▶ _TEXT ZUR ANALYSE_
——

Dabei lehrt uns die Erfahrung, dass die Hochschulen ihre Aufgaben am besten erfüllen können, wenn sie neben den erforderlichen Ressourcen auch die Freiheit erhalten, selbst zu entscheiden, wer woran mit welchem Ziel forschen soll. Alles andere, gar eine politische Pränormierung wissenschaftlichen Handelns, erstickt langfristig Kreativität und Innovation. Nichts anderes drückt Artikel 5 unseres Grundgesetzes aus – Wissenschaftsfreiheit und sozialer Fortschritt gehören zusammen.
Wir dürfen jetzt nicht nachlassen
Die Hochschulen sind somit Motor für Innovationen und Fortschritt. Deshalb bietet der gegenwärtige Ansturm auf sie allen Anlass, auf eine bessere Zukunft für mehr Menschen zu hoffen. Kulturkritische Debatten über einen angeblich drohenden „Akademisierungswahn“ verkennen die gesellschaftlichen und individuellen Chancen, die unsere Hochschulen hervorbringen.

——

[Personenfotos mit Schlüsselpunkten]

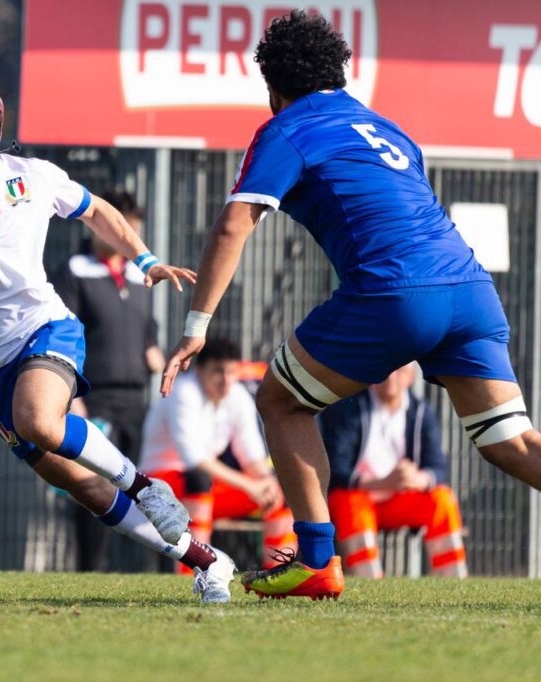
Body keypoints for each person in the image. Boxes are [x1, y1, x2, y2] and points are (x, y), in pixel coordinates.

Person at [161, 10, 541, 600]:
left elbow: (234, 226)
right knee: (511, 442)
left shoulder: (286, 128)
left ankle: (315, 561)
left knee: (281, 401)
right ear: (339, 72)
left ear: (272, 89)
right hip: (471, 291)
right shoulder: (389, 129)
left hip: (394, 293)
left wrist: (196, 327)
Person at [0, 76, 235, 601]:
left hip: (44, 326)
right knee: (81, 483)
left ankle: (147, 487)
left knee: (40, 418)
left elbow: (98, 209)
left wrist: (143, 259)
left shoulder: (33, 175)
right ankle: (206, 561)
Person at [52, 191, 165, 571]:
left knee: (144, 487)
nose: (124, 237)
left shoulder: (138, 275)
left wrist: (157, 355)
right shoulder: (74, 270)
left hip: (137, 398)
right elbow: (62, 332)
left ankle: (148, 570)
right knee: (95, 483)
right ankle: (89, 568)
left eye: (132, 230)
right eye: (120, 227)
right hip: (94, 397)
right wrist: (70, 395)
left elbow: (148, 331)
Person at [140, 338, 296, 571]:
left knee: (276, 490)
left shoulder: (238, 396)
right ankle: (194, 572)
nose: (226, 380)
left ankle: (279, 572)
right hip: (159, 488)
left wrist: (266, 482)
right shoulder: (183, 392)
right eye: (218, 371)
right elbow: (195, 459)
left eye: (232, 372)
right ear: (200, 369)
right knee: (198, 479)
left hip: (205, 492)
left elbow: (251, 457)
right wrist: (249, 486)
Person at [321, 365, 467, 578]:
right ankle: (368, 582)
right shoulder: (348, 407)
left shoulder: (420, 411)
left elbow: (437, 466)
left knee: (442, 499)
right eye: (386, 369)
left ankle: (454, 581)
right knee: (348, 502)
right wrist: (381, 483)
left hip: (401, 499)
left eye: (399, 371)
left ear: (411, 376)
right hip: (359, 498)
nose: (390, 378)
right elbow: (335, 469)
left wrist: (418, 478)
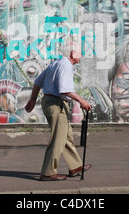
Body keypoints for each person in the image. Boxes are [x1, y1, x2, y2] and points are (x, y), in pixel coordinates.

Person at [24, 42, 92, 181]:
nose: (81, 55)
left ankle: (75, 166)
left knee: (66, 135)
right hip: (56, 104)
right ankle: (48, 172)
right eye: (80, 52)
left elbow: (37, 82)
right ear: (73, 53)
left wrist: (32, 99)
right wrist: (82, 101)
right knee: (58, 138)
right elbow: (64, 89)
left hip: (50, 101)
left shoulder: (55, 64)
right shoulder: (66, 65)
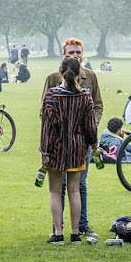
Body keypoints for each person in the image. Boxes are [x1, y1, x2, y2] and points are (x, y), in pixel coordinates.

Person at [41, 37, 104, 240]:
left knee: (55, 189)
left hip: (57, 146)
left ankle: (58, 233)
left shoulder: (53, 95)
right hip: (79, 145)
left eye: (77, 52)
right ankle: (75, 233)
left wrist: (45, 150)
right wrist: (93, 143)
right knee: (75, 190)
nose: (75, 55)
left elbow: (46, 123)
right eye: (71, 53)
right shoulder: (84, 96)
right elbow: (89, 122)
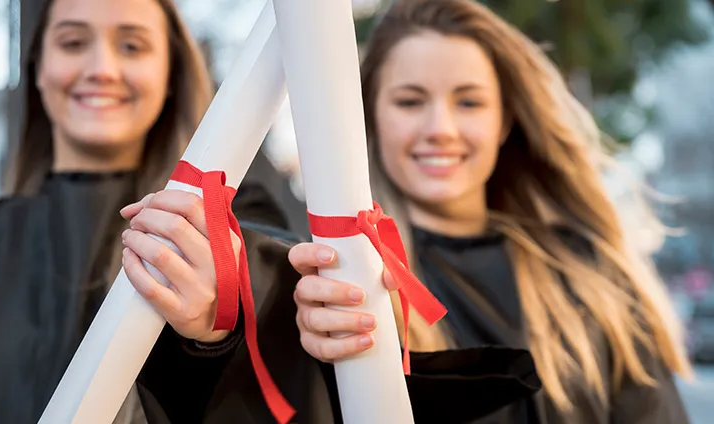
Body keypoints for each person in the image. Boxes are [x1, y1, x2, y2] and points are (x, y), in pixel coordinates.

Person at [0, 0, 541, 423]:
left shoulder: (252, 227)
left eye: (132, 44)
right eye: (73, 42)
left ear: (170, 68)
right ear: (37, 65)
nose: (101, 66)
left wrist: (216, 332)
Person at [290, 0, 693, 422]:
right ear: (371, 117)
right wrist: (309, 358)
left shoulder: (592, 278)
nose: (440, 129)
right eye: (410, 102)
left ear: (504, 120)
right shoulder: (336, 286)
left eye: (469, 103)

——

Gib den Abschnitt aus dem Text über die Hochschulen von „Wir dürfen jetzt“ bis „unsere Hochschulen hervorbringen.“ wortgetreu wieder. Die Einträge sind eigenständiges Material und gehören nicht zum Text über die Hochschulen.

▶ _ERGEBNIS DER ÜBUNG_
Wir dürfen jetzt nicht nachlassen
Die Hochschulen sind somit Motor für Innovationen und Fortschritt. Deshalb bietet der gegenwärtige Ansturm auf sie allen Anlass, auf eine bessere Zukunft für mehr Menschen zu hoffen. Kulturkritische Debatten über einen angeblich drohenden „Akademisierungswahn“ verkennen die gesellschaftlichen und individuellen Chancen, die unsere Hochschulen hervorbringen.